> ASSIGNED TASK: Every line of the entries below that carries the string "Renaat" should be copied.
::::::
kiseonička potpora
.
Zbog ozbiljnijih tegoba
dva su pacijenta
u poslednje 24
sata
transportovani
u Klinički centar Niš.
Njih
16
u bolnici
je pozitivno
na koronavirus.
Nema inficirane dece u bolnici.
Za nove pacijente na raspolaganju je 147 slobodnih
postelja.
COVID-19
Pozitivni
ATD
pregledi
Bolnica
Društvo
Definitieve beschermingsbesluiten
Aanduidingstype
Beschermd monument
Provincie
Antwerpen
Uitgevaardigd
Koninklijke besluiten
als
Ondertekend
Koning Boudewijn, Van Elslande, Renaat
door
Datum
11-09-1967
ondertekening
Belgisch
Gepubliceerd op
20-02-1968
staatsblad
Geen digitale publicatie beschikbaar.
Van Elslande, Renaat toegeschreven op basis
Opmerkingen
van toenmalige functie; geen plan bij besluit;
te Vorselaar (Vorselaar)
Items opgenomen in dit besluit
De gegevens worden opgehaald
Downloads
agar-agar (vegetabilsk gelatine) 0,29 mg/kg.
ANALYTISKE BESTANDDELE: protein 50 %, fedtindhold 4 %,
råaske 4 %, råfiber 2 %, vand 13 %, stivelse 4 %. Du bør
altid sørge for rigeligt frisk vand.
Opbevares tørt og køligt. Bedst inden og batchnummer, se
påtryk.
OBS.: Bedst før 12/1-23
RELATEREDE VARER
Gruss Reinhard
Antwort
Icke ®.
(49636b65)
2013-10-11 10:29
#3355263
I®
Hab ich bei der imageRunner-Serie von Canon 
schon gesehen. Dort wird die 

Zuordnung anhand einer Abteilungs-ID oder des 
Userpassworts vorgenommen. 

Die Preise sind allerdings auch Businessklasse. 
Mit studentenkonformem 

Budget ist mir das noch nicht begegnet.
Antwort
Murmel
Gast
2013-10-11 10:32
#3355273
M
::::::
> RESULT OF THE TASK:
Koning Boudewijn, Van Elslande, Renaat
Van Elslande, Renaat toegeschreven op basis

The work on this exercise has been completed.